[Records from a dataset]

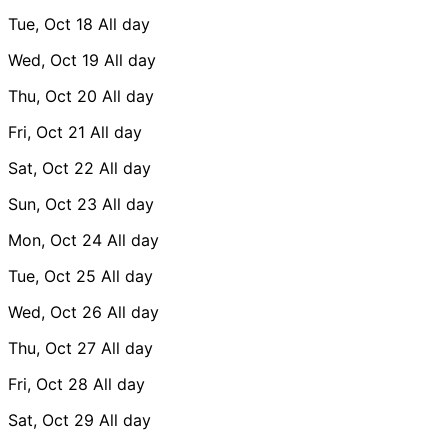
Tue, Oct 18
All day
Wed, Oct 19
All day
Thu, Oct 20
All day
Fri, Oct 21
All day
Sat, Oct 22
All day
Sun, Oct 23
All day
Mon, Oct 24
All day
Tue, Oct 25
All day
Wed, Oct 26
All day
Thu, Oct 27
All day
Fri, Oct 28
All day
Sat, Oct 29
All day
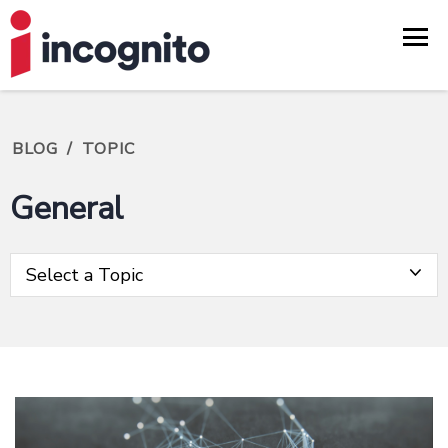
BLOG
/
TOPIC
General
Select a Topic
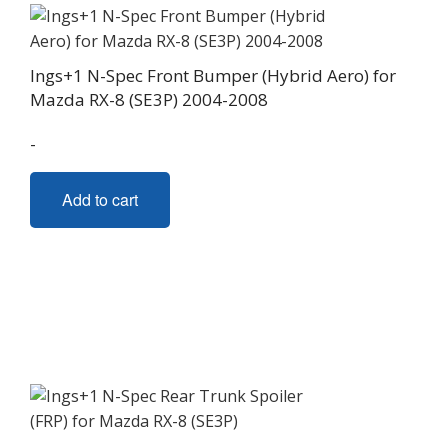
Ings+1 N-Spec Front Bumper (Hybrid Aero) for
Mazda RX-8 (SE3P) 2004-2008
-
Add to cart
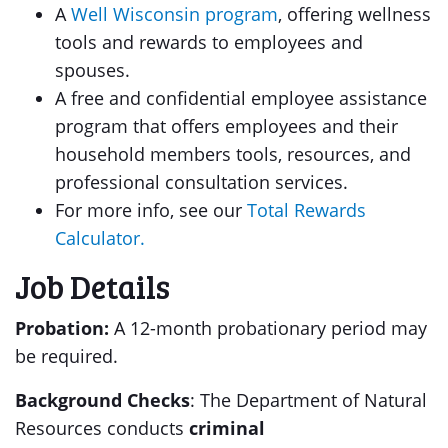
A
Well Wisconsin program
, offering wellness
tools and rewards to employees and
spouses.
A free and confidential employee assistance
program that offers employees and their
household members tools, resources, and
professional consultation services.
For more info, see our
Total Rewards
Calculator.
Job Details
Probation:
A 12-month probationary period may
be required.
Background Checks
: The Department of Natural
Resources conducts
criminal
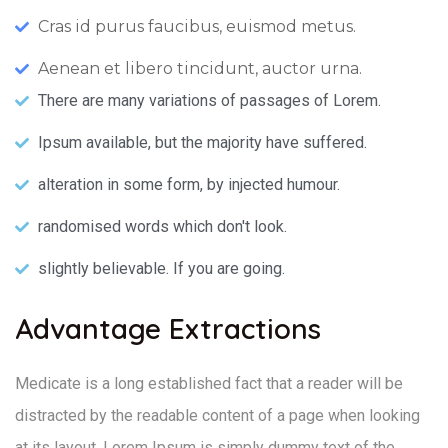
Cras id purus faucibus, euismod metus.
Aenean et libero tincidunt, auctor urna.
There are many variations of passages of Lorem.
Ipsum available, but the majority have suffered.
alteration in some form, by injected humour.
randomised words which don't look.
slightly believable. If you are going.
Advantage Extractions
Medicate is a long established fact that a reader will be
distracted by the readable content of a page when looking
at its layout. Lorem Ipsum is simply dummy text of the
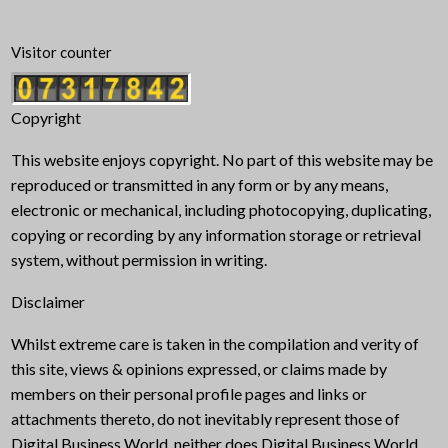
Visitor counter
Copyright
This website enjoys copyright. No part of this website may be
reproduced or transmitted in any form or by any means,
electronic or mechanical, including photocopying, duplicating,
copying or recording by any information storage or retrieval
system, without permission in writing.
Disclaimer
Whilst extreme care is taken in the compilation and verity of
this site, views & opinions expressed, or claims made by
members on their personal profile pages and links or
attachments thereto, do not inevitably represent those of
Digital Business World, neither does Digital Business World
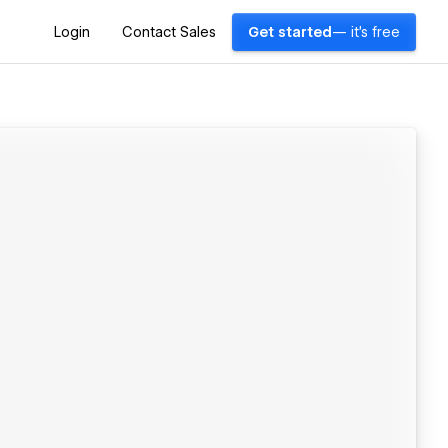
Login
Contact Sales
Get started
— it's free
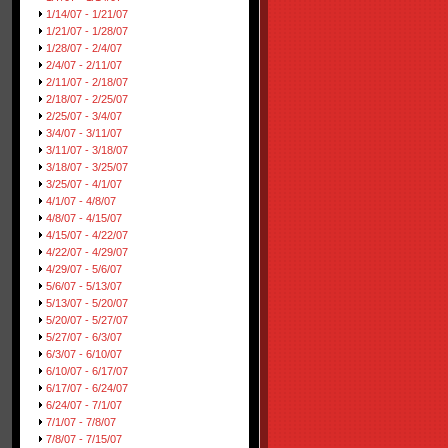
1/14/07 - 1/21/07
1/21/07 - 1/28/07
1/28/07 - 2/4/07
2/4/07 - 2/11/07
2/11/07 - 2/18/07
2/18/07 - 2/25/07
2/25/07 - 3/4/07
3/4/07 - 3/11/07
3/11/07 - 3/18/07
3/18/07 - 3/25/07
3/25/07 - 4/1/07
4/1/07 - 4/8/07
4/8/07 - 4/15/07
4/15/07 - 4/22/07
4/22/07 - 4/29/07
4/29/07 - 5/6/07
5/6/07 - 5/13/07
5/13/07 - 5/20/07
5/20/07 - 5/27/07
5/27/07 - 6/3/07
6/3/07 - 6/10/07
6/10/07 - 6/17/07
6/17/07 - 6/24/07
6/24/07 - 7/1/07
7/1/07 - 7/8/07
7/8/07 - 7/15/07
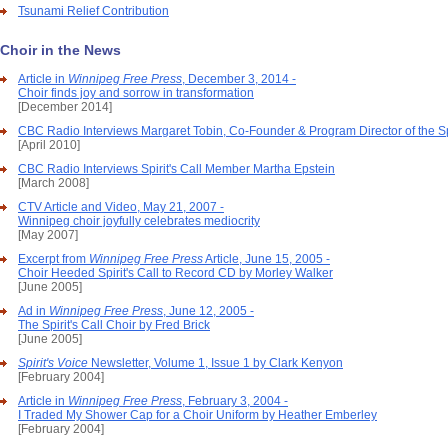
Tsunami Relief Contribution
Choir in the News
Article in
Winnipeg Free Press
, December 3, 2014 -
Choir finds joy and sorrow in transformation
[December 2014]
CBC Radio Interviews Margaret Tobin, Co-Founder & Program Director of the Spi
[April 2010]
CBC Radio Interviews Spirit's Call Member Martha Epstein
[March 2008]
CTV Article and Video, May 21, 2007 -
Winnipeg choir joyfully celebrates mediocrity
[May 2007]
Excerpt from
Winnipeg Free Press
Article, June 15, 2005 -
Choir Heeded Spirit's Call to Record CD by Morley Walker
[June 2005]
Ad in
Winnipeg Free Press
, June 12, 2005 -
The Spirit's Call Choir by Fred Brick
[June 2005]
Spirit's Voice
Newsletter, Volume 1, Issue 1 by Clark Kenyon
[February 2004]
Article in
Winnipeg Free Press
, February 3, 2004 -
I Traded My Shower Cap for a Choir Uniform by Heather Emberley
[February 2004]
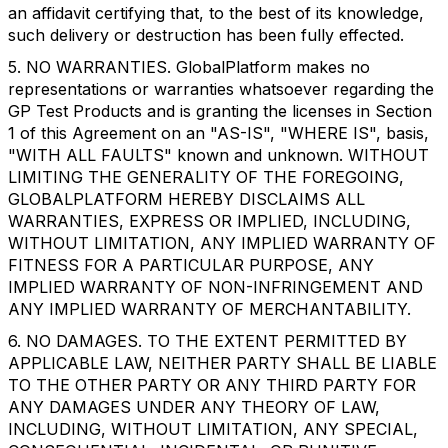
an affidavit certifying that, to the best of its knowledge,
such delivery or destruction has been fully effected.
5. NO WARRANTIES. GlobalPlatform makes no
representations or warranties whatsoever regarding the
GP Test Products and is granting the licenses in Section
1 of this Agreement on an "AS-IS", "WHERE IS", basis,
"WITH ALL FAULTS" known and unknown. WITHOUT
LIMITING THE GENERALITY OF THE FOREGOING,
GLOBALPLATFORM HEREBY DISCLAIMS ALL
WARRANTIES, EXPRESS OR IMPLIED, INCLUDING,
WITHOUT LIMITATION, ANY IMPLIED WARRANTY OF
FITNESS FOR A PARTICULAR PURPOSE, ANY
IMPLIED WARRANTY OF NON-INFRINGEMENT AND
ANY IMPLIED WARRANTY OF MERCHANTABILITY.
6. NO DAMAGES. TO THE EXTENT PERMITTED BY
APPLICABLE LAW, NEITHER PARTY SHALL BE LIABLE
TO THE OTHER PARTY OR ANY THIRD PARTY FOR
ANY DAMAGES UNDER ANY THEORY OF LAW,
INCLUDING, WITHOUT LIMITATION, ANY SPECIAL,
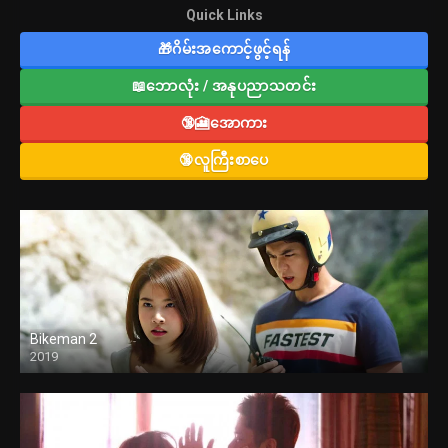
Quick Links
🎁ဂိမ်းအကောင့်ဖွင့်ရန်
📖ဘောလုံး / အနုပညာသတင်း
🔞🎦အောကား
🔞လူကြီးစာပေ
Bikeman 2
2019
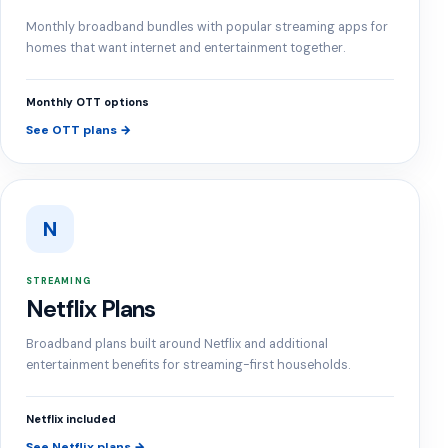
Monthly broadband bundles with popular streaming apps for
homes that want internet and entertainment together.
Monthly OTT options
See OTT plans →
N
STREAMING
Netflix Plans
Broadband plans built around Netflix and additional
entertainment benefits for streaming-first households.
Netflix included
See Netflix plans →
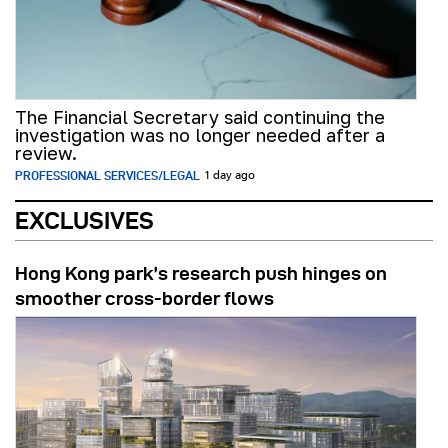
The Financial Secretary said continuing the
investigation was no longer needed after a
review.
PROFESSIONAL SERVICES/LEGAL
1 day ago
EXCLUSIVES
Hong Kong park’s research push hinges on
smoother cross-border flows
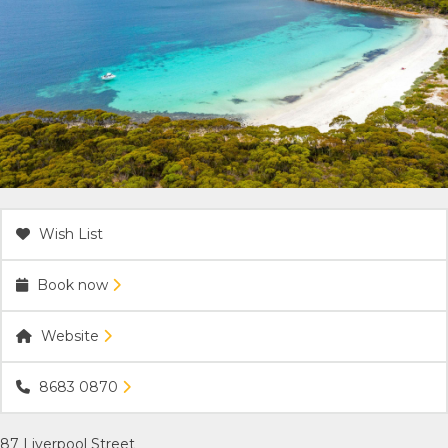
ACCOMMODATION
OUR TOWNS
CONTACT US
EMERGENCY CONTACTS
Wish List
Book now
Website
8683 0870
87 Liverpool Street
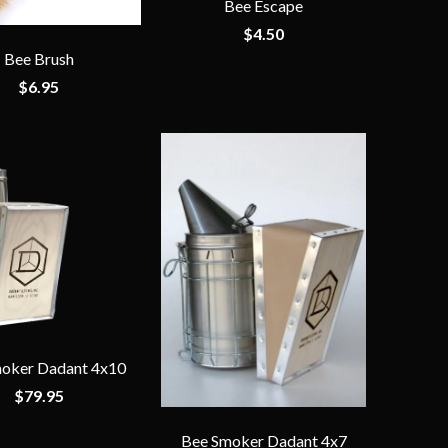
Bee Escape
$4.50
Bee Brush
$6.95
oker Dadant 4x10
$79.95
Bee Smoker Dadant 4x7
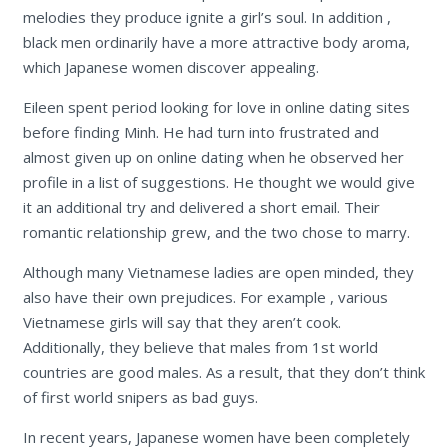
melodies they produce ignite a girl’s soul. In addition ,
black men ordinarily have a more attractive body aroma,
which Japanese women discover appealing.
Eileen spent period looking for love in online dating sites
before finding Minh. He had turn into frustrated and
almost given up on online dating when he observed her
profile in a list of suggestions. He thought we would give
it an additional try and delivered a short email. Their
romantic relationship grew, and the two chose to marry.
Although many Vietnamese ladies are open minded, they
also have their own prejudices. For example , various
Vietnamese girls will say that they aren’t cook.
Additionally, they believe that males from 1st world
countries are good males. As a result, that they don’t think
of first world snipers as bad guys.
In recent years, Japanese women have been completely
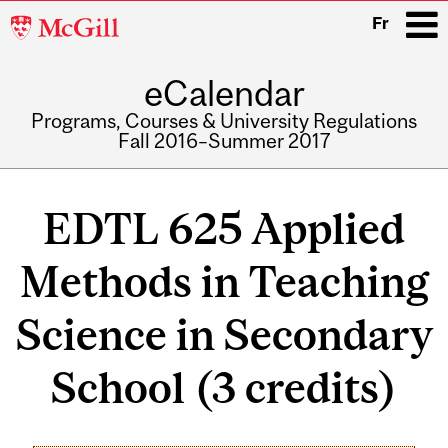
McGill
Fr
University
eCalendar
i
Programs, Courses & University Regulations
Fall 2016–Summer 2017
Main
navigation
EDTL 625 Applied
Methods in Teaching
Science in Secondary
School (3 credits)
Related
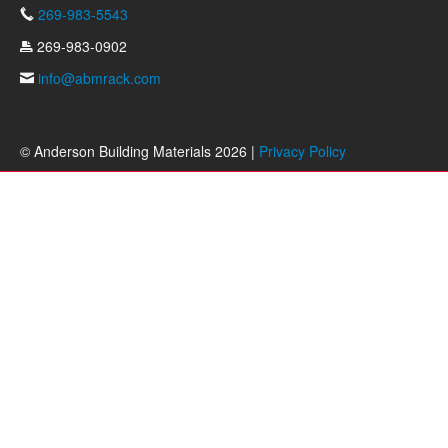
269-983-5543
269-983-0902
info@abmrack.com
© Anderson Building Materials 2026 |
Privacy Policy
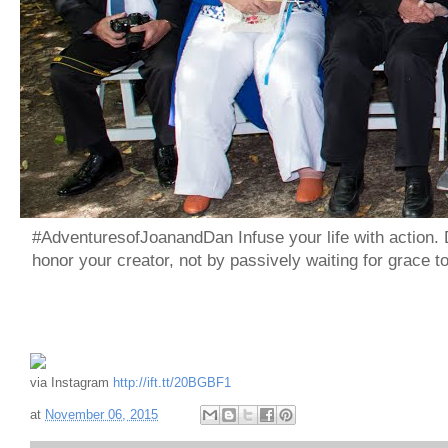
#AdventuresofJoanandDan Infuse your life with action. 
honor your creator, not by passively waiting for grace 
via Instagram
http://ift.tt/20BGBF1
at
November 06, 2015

-- About this task --
Return only the stretch above from the line containing "Thu, Oct 27" through the line containing "2/11/07 - 2/18/07", word for word and without pictures.

-- Answer to this exercise --
Thu, Oct 27
All day
Fri, Oct 28
All day
Sat, Oct 29
All day
BLOG
/
TOPIC
General
Select a Topic
Ings+1 N-Spec Front Bumper (Hybrid Aero) for
Mazda RX-8 (SE3P) 2004-2008
-
Add to cart
A
Well Wisconsin program
, offering wellness
tools and rewards to employees and
spouses.
A free and confidential employee assistance
program that offers employees and their
household members tools, resources, and
professional consultation services.
For more info, see our
Total Rewards
Calculator.
Job Details
Probation:
A 12-month probationary period may
be required.
Background Checks
: The Department of Natural
Resources conducts
criminal
Cras id purus faucibus, euismod metus.
Aenean et libero tincidunt, auctor urna.
There are many variations of passages of Lorem.
Ipsum available, but the majority have suffered.
alteration in some form, by injected humour.
randomised words which don't look.
slightly believable. If you are going.
Advantage Extractions
Medicate is a long established fact that a reader will be
distracted by the readable content of a page when looking
at its layout. Lorem Ipsum is simply dummy text of the
Visitor counter
Copyright
This website enjoys copyright. No part of this website may be
reproduced or transmitted in any form or by any means,
electronic or mechanical, including photocopying, duplicating,
copying or recording by any information storage or retrieval
system, without permission in writing.
Disclaimer
Whilst extreme care is taken in the compilation and verity of
this site, views & opinions expressed, or claims made by
members on their personal profile pages and links or
attachments thereto, do not inevitably represent those of
Digital Business World, neither does Digital Business World
Login
Contact Sales
Get started
— it's free
1/14/07 - 1/21/07
1/21/07 - 1/28/07
1/28/07 - 2/4/07
2/4/07 - 2/11/07
2/11/07 - 2/18/07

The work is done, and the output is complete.